◆ **TASK DATA**
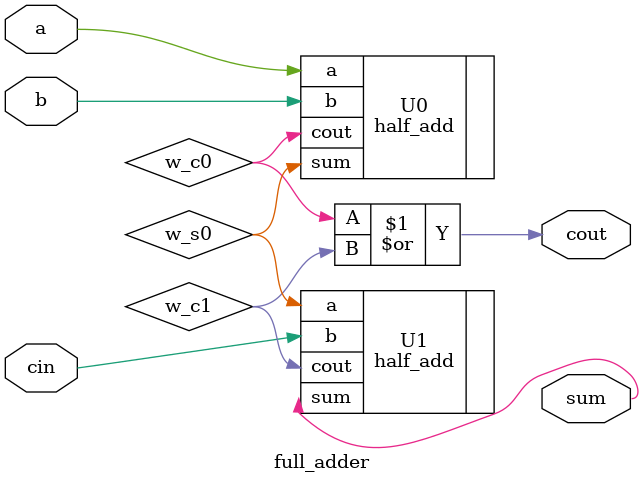
<source format=v>
`timescale 1ns / 1ps


module full_adder(
    input   a,
    input   b,
    input   cin,

    output  cout,
    output  sum
    );

    wire    w_c0, w_c1;
    wire    w_s0;

    half_add U0 (
    .a(a),
    .b(b),
    .cout(w_c0),
    .sum(w_s0)
    );

    half_add U1 (
    .a(w_s0),
    .b(cin),
    .cout(w_c1),
    .sum(sum)
    );

    assign cout = w_c0 | w_c1;

endmodule

</source>
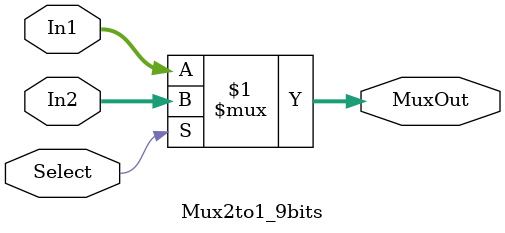
<source format=v>
`timescale 1ns/1ns

module Mux2to1_9bits(
  input Select, 
  input [8:0] In1, In2,
  output [8:0] MuxOut);
  assign MuxOut = Select ? In2 : In1; //input 0 goes first
endmodule

</source>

◆ **WHAT THE TASK ASKS**
Omit the pictures, then give all the lines above again exactly.

◆ **PROBLEM SOLUTION**
<source format=v>
`timescale 1ns / 1ps


module full_adder(
    input   a,
    input   b,
    input   cin,

    output  cout,
    output  sum
    );

    wire    w_c0, w_c1;
    wire    w_s0;

    half_add U0 (
    .a(a),
    .b(b),
    .cout(w_c0),
    .sum(w_s0)
    );

    half_add U1 (
    .a(w_s0),
    .b(cin),
    .cout(w_c1),
    .sum(sum)
    );

    assign cout = w_c0 | w_c1;

endmodule

</source>
<source format=v>
`timescale 1ns/1ns

module Mux2to1_9bits(
  input Select, 
  input [8:0] In1, In2,
  output [8:0] MuxOut);
  assign MuxOut = Select ? In2 : In1; //input 0 goes first
endmodule

</source>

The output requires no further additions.